- _Task details_:
Repeat every entry exactly. Leave nothing out.
[Records for this exercise — start]
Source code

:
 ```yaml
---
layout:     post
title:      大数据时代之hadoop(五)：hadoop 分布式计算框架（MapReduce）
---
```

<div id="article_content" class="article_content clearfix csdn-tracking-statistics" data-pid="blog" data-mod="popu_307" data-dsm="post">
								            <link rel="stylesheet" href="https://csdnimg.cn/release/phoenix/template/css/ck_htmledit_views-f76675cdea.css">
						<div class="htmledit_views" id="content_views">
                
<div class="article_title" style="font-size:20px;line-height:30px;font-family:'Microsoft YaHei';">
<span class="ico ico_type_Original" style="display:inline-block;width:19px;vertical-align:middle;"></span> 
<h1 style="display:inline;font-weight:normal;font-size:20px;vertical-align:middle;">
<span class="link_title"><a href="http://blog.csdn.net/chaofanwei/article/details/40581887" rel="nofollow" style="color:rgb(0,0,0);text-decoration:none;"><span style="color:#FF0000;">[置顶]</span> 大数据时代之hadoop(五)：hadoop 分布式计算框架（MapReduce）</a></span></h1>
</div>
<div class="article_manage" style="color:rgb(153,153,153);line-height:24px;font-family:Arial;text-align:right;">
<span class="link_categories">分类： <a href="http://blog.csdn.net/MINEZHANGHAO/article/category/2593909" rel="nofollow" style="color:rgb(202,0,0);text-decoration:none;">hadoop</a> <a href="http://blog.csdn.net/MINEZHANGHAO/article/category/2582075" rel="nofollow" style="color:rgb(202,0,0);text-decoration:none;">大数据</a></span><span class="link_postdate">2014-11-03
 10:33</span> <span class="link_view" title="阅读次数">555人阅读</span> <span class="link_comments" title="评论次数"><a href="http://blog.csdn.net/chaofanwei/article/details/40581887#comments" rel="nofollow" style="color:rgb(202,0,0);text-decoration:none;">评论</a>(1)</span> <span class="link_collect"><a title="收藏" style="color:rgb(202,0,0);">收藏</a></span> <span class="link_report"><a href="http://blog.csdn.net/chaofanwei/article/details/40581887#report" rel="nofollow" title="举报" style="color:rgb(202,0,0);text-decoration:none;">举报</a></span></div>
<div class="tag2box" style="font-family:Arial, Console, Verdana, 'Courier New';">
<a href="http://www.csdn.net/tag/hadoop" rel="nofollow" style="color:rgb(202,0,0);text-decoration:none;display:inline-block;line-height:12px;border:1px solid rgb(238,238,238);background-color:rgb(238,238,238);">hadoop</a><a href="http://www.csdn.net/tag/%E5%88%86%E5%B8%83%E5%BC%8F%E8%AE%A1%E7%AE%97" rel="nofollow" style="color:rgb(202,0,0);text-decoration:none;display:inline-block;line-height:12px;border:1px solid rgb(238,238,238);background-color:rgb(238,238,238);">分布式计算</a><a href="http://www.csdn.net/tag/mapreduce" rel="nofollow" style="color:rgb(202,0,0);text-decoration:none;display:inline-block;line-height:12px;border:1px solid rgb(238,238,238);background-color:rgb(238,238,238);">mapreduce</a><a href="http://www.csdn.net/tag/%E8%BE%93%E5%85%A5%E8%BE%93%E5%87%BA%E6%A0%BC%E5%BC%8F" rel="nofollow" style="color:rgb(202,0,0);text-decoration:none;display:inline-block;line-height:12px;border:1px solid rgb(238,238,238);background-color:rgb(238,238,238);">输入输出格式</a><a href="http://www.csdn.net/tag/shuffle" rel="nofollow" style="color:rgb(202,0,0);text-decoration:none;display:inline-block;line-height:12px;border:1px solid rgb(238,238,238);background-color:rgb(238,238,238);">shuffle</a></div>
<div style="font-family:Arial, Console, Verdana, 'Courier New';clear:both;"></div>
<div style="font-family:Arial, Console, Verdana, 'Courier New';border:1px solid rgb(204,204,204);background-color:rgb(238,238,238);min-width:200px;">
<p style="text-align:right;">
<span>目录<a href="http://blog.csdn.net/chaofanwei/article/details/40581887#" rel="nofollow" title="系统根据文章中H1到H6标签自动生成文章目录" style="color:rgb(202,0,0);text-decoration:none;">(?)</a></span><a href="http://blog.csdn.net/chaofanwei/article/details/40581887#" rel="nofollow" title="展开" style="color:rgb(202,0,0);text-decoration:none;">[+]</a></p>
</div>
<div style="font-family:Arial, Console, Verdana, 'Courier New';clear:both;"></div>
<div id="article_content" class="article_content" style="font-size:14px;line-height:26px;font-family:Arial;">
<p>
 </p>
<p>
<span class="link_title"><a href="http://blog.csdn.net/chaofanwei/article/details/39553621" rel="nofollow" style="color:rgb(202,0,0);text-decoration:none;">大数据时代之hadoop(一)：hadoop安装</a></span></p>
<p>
[Records for this exercise — finish]
- _Exercise solution_:
Source code

:
 ```yaml
---
layout:     post
title:      大数据时代之hadoop(五)：hadoop 分布式计算框架（MapReduce）
---
```

<div id="article_content" class="article_content clearfix csdn-tracking-statistics" data-pid="blog" data-mod="popu_307" data-dsm="post">
								            <link rel="stylesheet" href="https://csdnimg.cn/release/phoenix/template/css/ck_htmledit_views-f76675cdea.css">
						<div class="htmledit_views" id="content_views">
                
<div class="article_title" style="font-size:20px;line-height:30px;font-family:'Microsoft YaHei';">
<span class="ico ico_type_Original" style="display:inline-block;width:19px;vertical-align:middle;"></span> 
<h1 style="display:inline;font-weight:normal;font-size:20px;vertical-align:middle;">
<span class="link_title"><a href="http://blog.csdn.net/chaofanwei/article/details/40581887" rel="nofollow" style="color:rgb(0,0,0);text-decoration:none;"><span style="color:#FF0000;">[置顶]</span> 大数据时代之hadoop(五)：hadoop 分布式计算框架（MapReduce）</a></span></h1>
</div>
<div class="article_manage" style="color:rgb(153,153,153);line-height:24px;font-family:Arial;text-align:right;">
<span class="link_categories">分类： <a href="http://blog.csdn.net/MINEZHANGHAO/article/category/2593909" rel="nofollow" style="color:rgb(202,0,0);text-decoration:none;">hadoop</a> <a href="http://blog.csdn.net/MINEZHANGHAO/article/category/2582075" rel="nofollow" style="color:rgb(202,0,0);text-decoration:none;">大数据</a></span><span class="link_postdate">2014-11-03
 10:33</span> <span class="link_view" title="阅读次数">555人阅读</span> <span class="link_comments" title="评论次数"><a href="http://blog.csdn.net/chaofanwei/article/details/40581887#comments" rel="nofollow" style="color:rgb(202,0,0);text-decoration:none;">评论</a>(1)</span> <span class="link_collect"><a title="收藏" style="color:rgb(202,0,0);">收藏</a></span> <span class="link_report"><a href="http://blog.csdn.net/chaofanwei/article/details/40581887#report" rel="nofollow" title="举报" style="color:rgb(202,0,0);text-decoration:none;">举报</a></span></div>
<div class="tag2box" style="font-family:Arial, Console, Verdana, 'Courier New';">
<a href="http://www.csdn.net/tag/hadoop" rel="nofollow" style="color:rgb(202,0,0);text-decoration:none;display:inline-block;line-height:12px;border:1px solid rgb(238,238,238);background-color:rgb(238,238,238);">hadoop</a><a href="http://www.csdn.net/tag/%E5%88%86%E5%B8%83%E5%BC%8F%E8%AE%A1%E7%AE%97" rel="nofollow" style="color:rgb(202,0,0);text-decoration:none;display:inline-block;line-height:12px;border:1px solid rgb(238,238,238);background-color:rgb(238,238,238);">分布式计算</a><a href="http://www.csdn.net/tag/mapreduce" rel="nofollow" style="color:rgb(202,0,0);text-decoration:none;display:inline-block;line-height:12px;border:1px solid rgb(238,238,238);background-color:rgb(238,238,238);">mapreduce</a><a href="http://www.csdn.net/tag/%E8%BE%93%E5%85%A5%E8%BE%93%E5%87%BA%E6%A0%BC%E5%BC%8F" rel="nofollow" style="color:rgb(202,0,0);text-decoration:none;display:inline-block;line-height:12px;border:1px solid rgb(238,238,238);background-color:rgb(238,238,238);">输入输出格式</a><a href="http://www.csdn.net/tag/shuffle" rel="nofollow" style="color:rgb(202,0,0);text-decoration:none;display:inline-block;line-height:12px;border:1px solid rgb(238,238,238);background-color:rgb(238,238,238);">shuffle</a></div>
<div style="font-family:Arial, Console, Verdana, 'Courier New';clear:both;"></div>
<div style="font-family:Arial, Console, Verdana, 'Courier New';border:1px solid rgb(204,204,204);background-color:rgb(238,238,238);min-width:200px;">
<p style="text-align:right;">
<span>目录<a href="http://blog.csdn.net/chaofanwei/article/details/40581887#" rel="nofollow" title="系统根据文章中H1到H6标签自动生成文章目录" style="color:rgb(202,0,0);text-decoration:none;">(?)</a></span><a href="http://blog.csdn.net/chaofanwei/article/details/40581887#" rel="nofollow" title="展开" style="color:rgb(202,0,0);text-decoration:none;">[+]</a></p>
</div>
<div style="font-family:Arial, Console, Verdana, 'Courier New';clear:both;"></div>
<div id="article_content" class="article_content" style="font-size:14px;line-height:26px;font-family:Arial;">
<p>
 </p>
<p>
<span class="link_title"><a href="http://blog.csdn.net/chaofanwei/article/details/39553621" rel="nofollow" style="color:rgb(202,0,0);text-decoration:none;">大数据时代之hadoop(一)：hadoop安装</a></span></p>
<p>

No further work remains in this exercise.